Would you restate all of the entries verbatim, minus any images?

•••

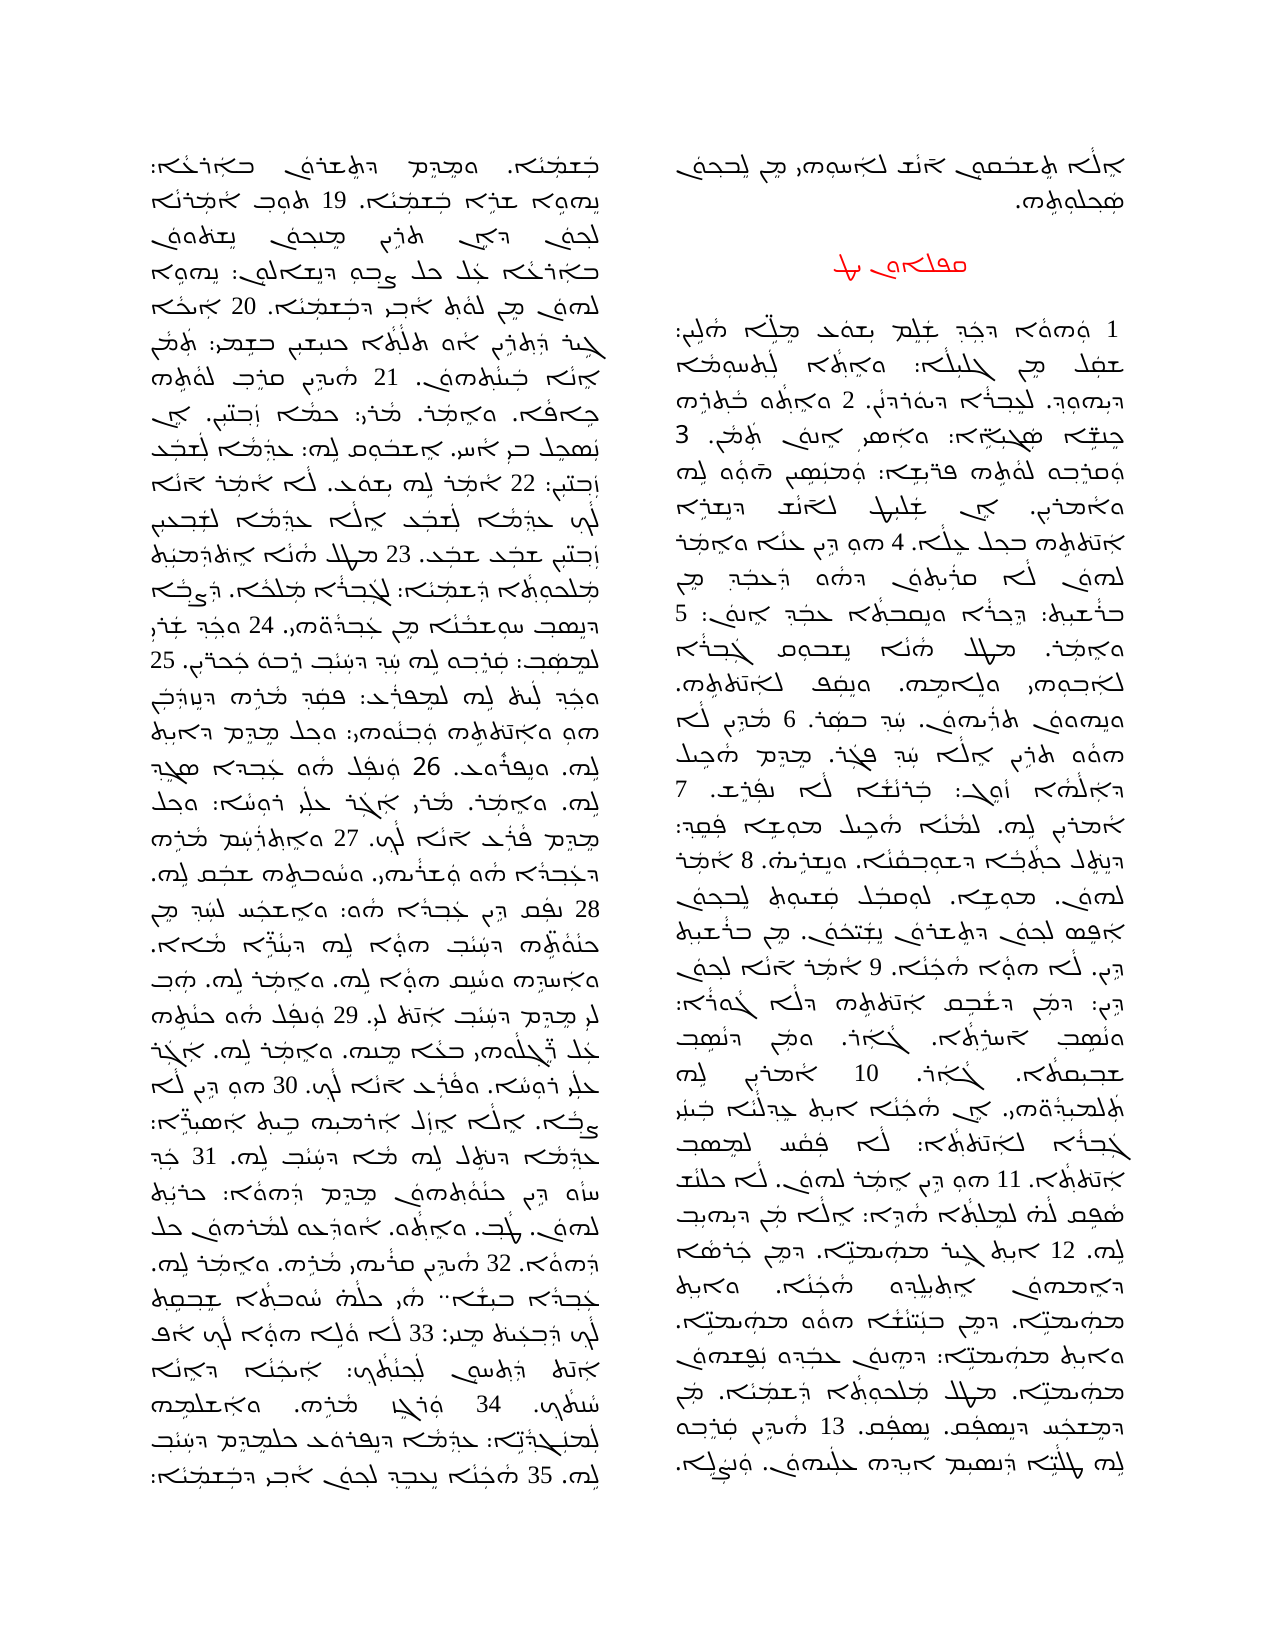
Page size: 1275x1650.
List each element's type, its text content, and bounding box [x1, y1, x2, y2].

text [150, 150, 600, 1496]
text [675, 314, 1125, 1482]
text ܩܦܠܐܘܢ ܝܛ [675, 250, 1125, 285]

•••

* Solution below:
Page size: 1275x1650.
List each element's type, its text content, and bounding box [x1, y1, x2, y2].

text [150, 150, 600, 1496]
text [675, 314, 1125, 1482]
text ܩܦܠܐܘܢ ܝܛ [675, 250, 1125, 285]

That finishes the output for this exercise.